Saturday, 13 March 2021

Needs image enhancement

Infidel (2020)
Written, Directed by Cyrus Nowrasteh. 

They say this film reinforces the stereotype of people who profess the Islamic faith. It paints all people from Iran and the Middle East with the same brush that they are all terrorists. It compartmentalises all of them as closet sympathisers of sleeping cells. It assumes that they are all wolves in sheep's clothing. It is accused of propagating Islamophobia and accentuates the divide that the world plunging further into.  

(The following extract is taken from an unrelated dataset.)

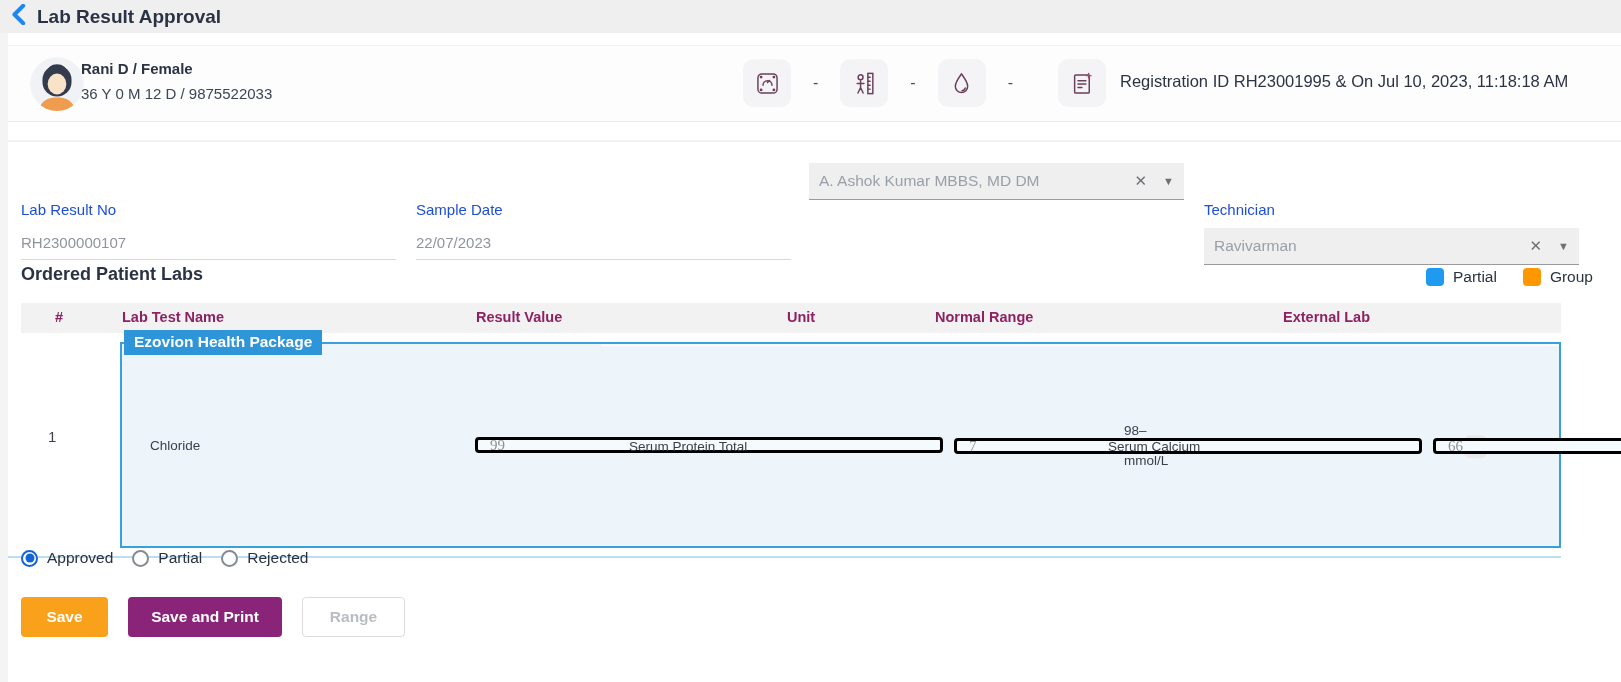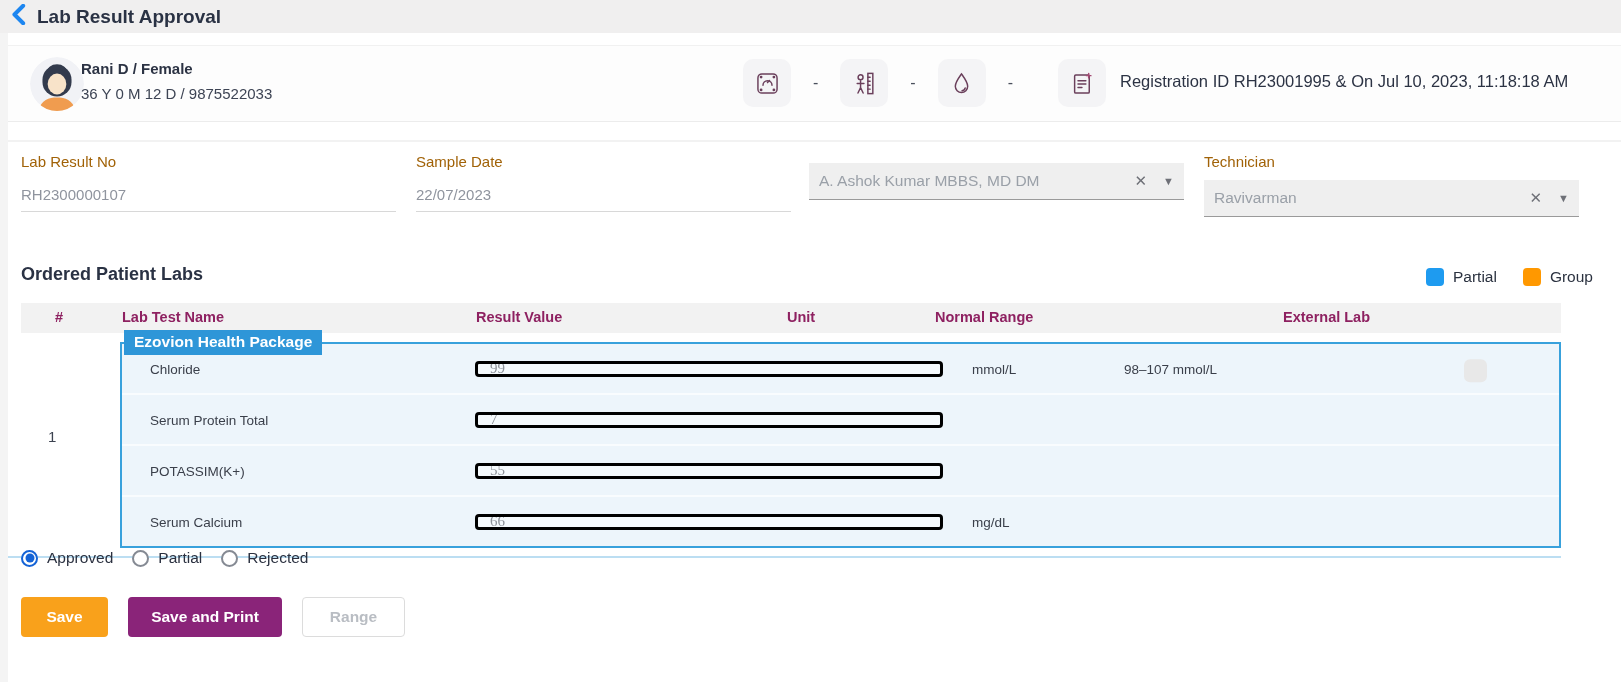"Lab Result No" .ff-label { color: #a16207 -> #1d4ed8; margin-top: none -> 48px }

Even though their new hosts have offered a hand of friendship and accepted them to share their prosperity, the newcomers still hold their allegiance to the former countries, the countries that they destroyed and the nation that become too toxic for them to inhabit. The problem is that the newcomers all have a common bond that unites them to ruin their newfound land, religion's brotherhood. 

The problem is that there is an image problem. A peaceful religion must be seen to be as one. More public relation works are wanting in making this a reality.

This problem of allegiance has been recurring all through the 20th century. There is discordance on whether to bow to the umbrella of nationhood or kneel to the universal camaraderie of religion. It happened during the khilafat movement and is happening now. There is a propensity to play victimhood and collude with the aggressor against the majority, citing the majority's conspiracy. 

This film tells the story (based on a true story, it seems) of a Christian preacher-blogger with a CIA wife who is a guest of Egypt. He is to attend faith dialogues to bridge the divide between Christians and Muslims in that conservative country. In a TV interview, he goes overboard with his discussion. His speech was construed as proselytising the Muslims and kidnapped by Hizbullah terrorists backed by the Iranian Government. The main reason for his abduction was that back home in the USA, the preacher is accused by his American-Iranian business-partner to have squealed to the CIA about subversive anti-national pursuits.

An average movie that can be given a miss. 3/5.